(Collected data)

□ □ □ □

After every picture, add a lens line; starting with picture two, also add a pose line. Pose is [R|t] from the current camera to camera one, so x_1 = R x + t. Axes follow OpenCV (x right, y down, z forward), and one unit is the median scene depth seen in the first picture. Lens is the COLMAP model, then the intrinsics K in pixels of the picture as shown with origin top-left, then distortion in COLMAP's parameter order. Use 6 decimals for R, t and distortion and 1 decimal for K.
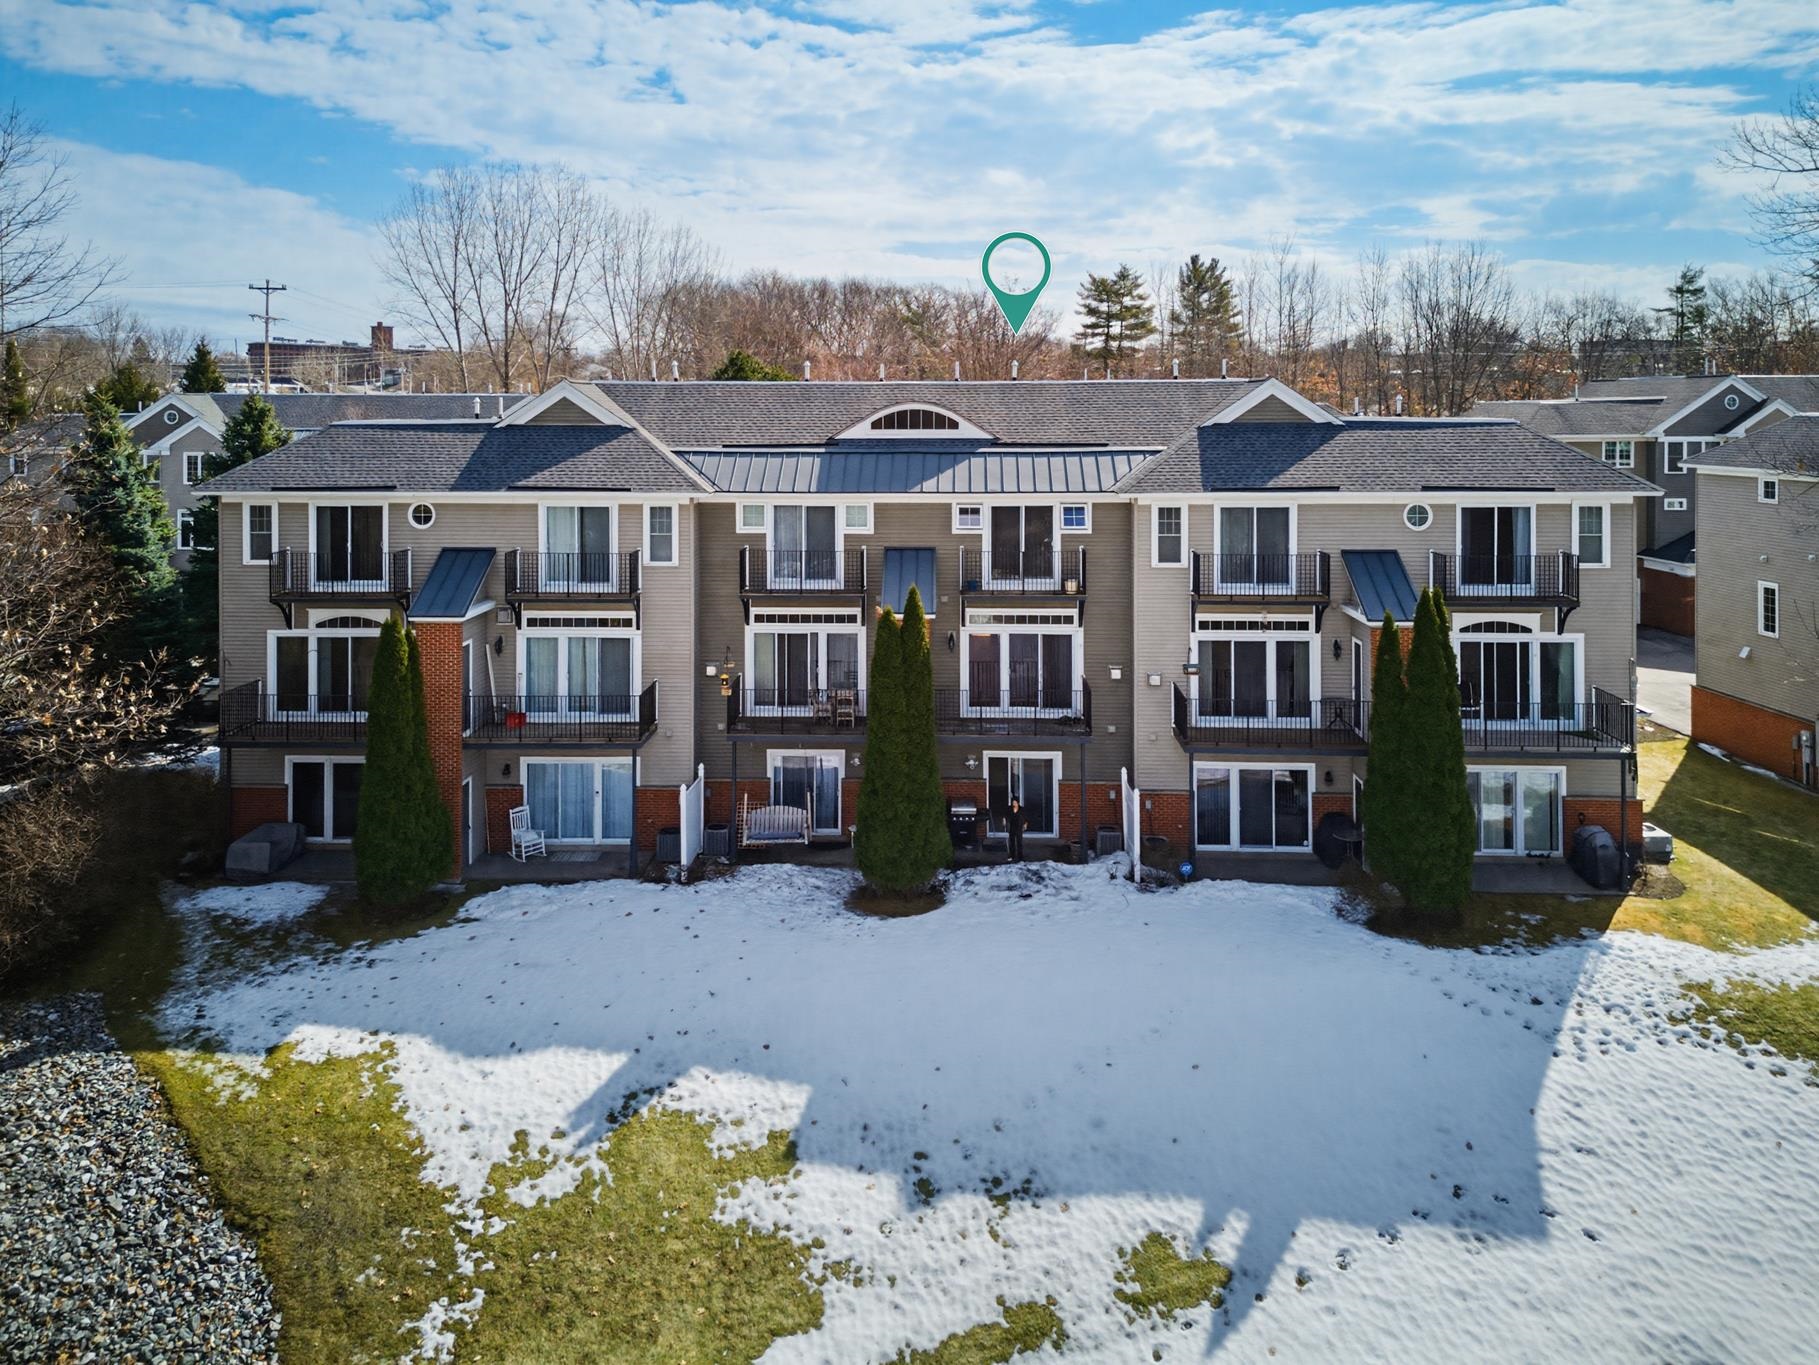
lens RADIAL K [[1346.5, 0, 896.6], [0, 1346.5, 455.1], [0, 0, 1]] dist [0.039648, -0.022178]
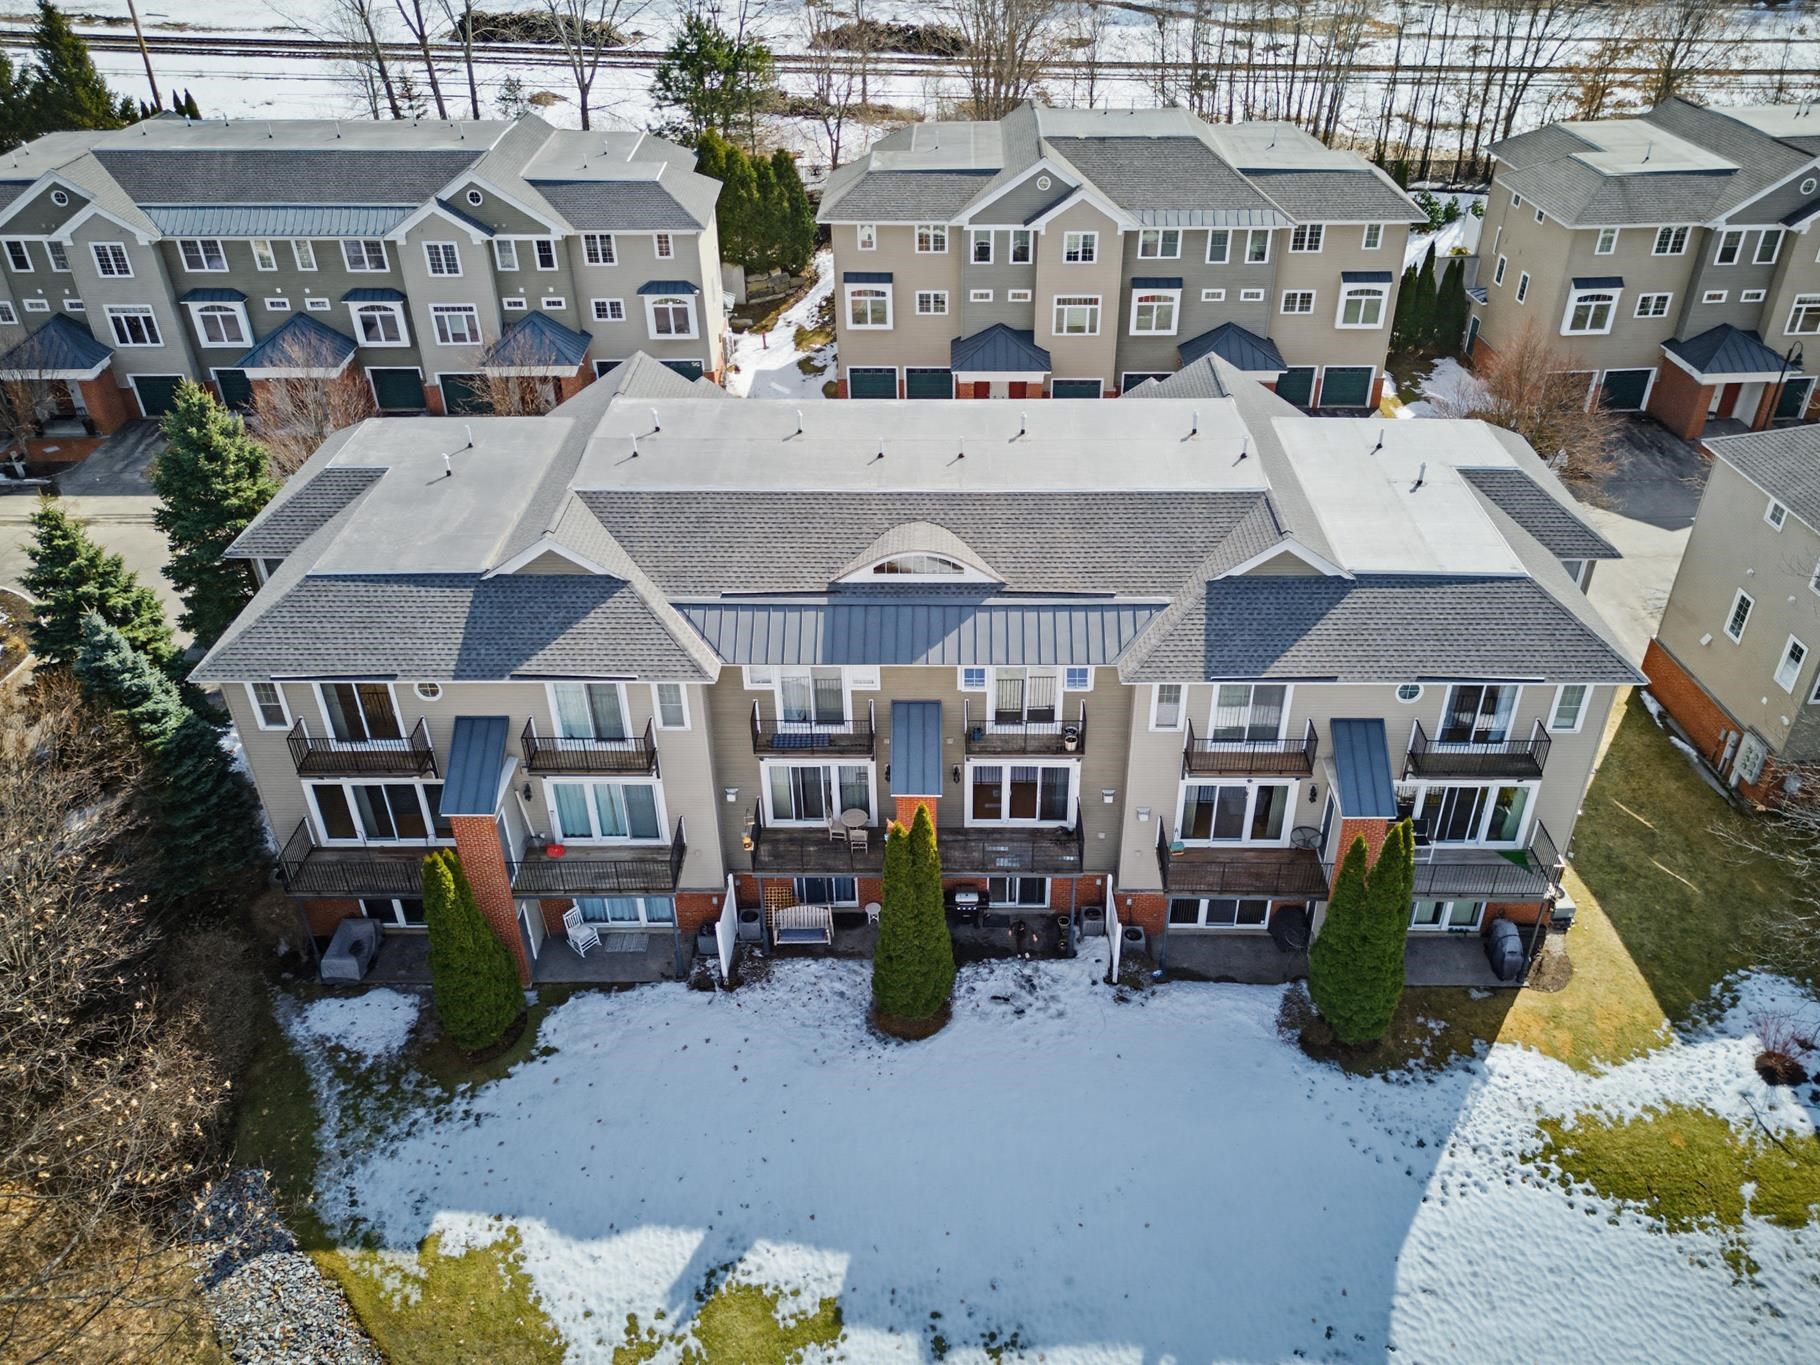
lens RADIAL K [[1377.4, 0, 938.6], [0, 1377.4, 618.6], [0, 0, 1]] dist [0.028712, -0.005521]
pose [[0.999321, -0.023740, 0.028173, -0.001066], [0.004991, 0.844890, 0.534916, -0.631833], [-0.036502, -0.534412, 0.844435, 0.173527]]
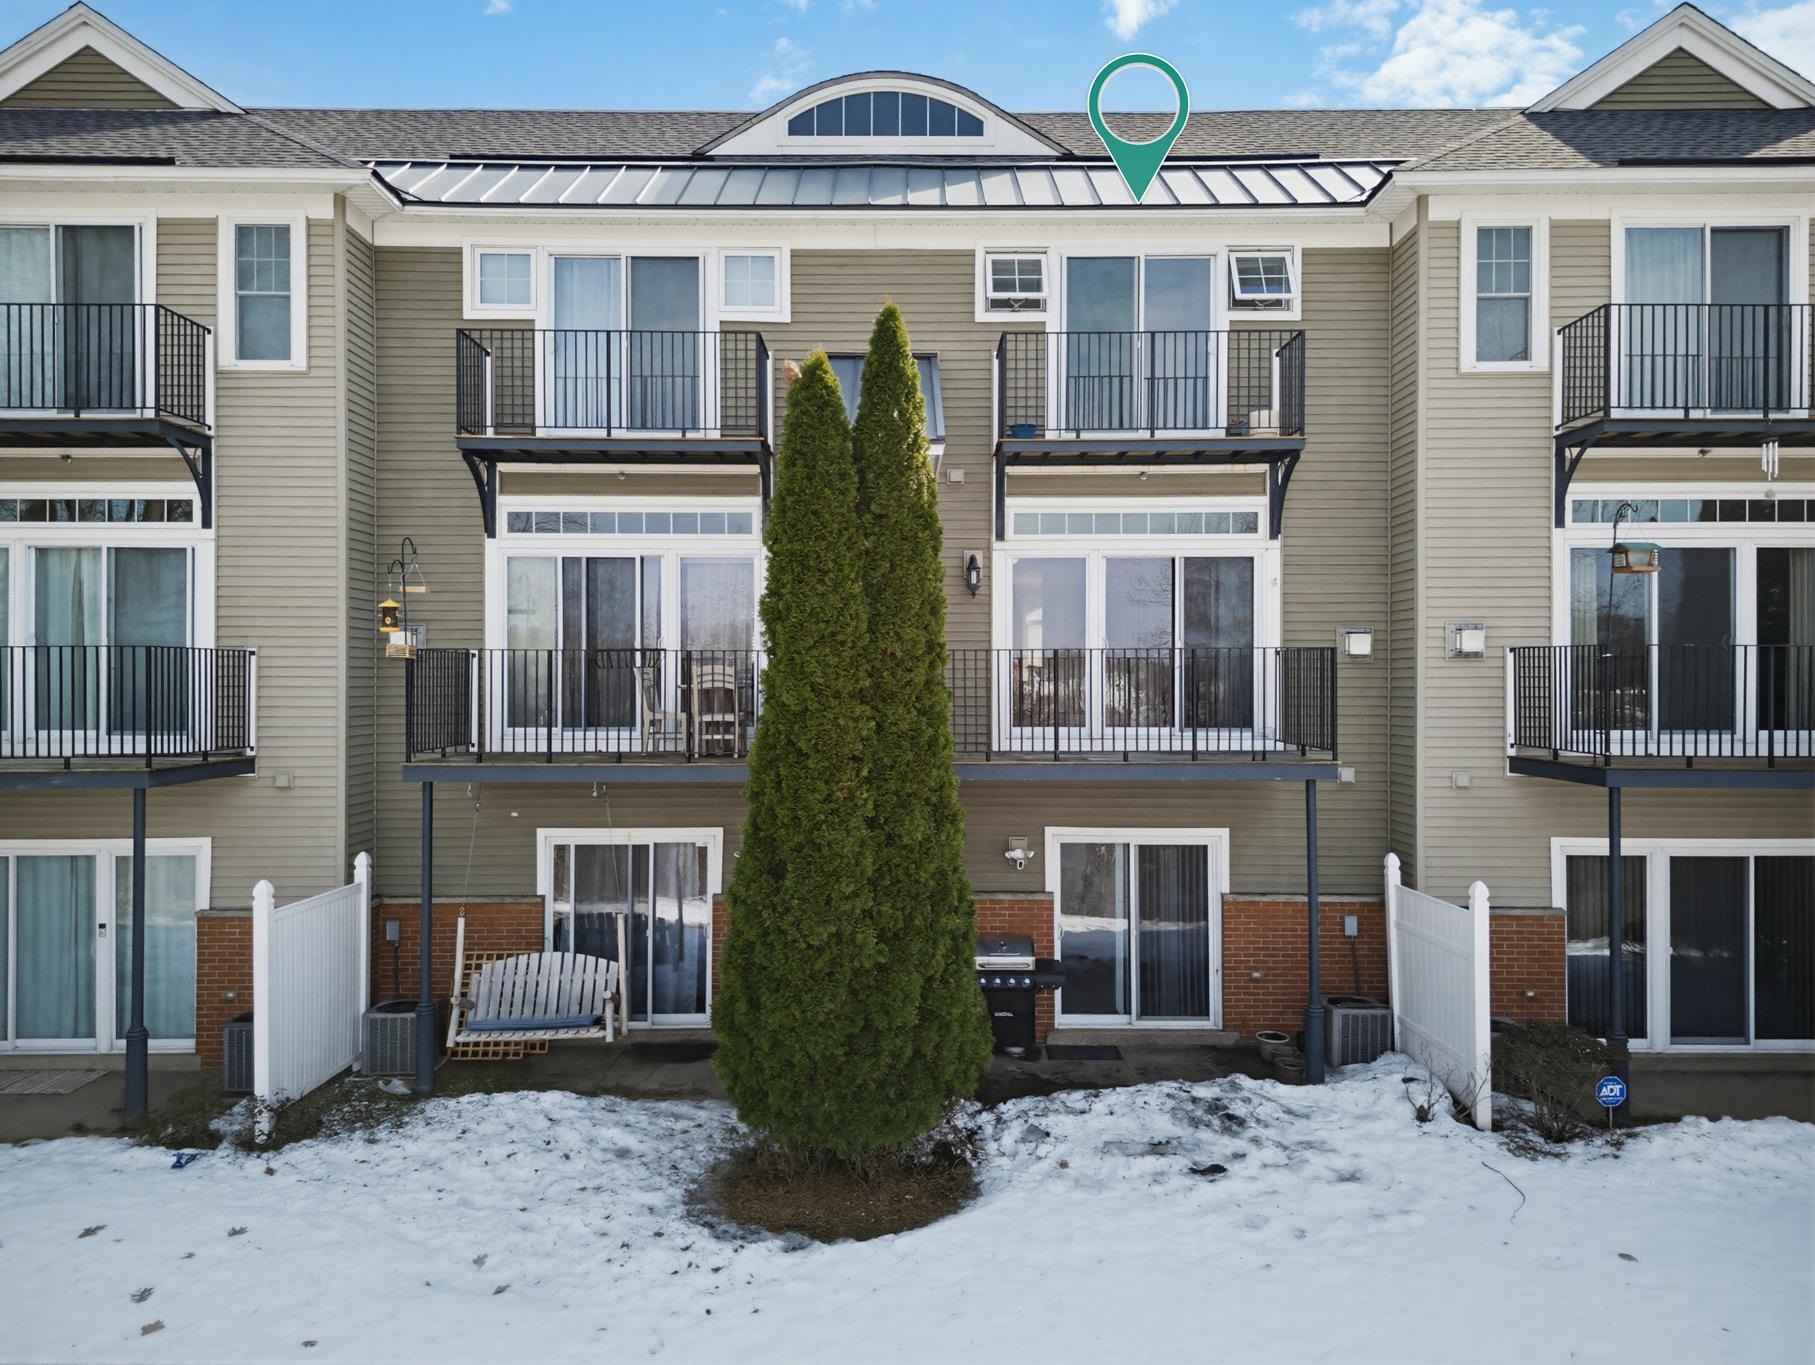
lens RADIAL K [[1244.5, 0, 908.0], [0, 1244.5, 747.4], [0, 0, 1]] dist [0.025624, -0.001557]
pose [[0.998964, 0.002553, 0.045441, 0.002887], [-0.002591, 0.999996, 0.000779, 0.224090], [-0.045438, -0.000896, 0.998967, 0.704295]]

□ □ □ □

*Exercise directions*:
Rewrite the material above as a JSON list of strings, with one string for each line, skipping blank lines and leaving out the pictures.

*Completed task*:
[
  "After every picture, add a lens line; starting with picture two, also add a pose line. Pose is [R|t] from the current camera to camera one, so x_1 = R x + t. Axes follow OpenCV (x right, y down, z forward), and one unit is the median scene depth seen in the first picture. Lens is the COLMAP model, then the intrinsics K in pixels of the picture as shown with origin top-left, then distortion in COLMAP's parameter order. Use 6 decimals for R, t and distortion and 1 decimal for K.",
  "lens RADIAL K [[1346.5, 0, 896.6], [0, 1346.5, 455.1], [0, 0, 1]] dist [0.039648, -0.022178]",
  "lens RADIAL K [[1377.4, 0, 938.6], [0, 1377.4, 618.6], [0, 0, 1]] dist [0.028712, -0.005521]",
  "pose [[0.999321, -0.023740, 0.028173, -0.001066], [0.004991, 0.844890, 0.534916, -0.631833], [-0.036502, -0.534412, 0.844435, 0.173527]]",
  "lens RADIAL K [[1244.5, 0, 908.0], [0, 1244.5, 747.4], [0, 0, 1]] dist [0.025624, -0.001557]",
  "pose [[0.998964, 0.002553, 0.045441, 0.002887], [-0.002591, 0.999996, 0.000779, 0.224090], [-0.045438, -0.000896, 0.998967, 0.704295]]"
]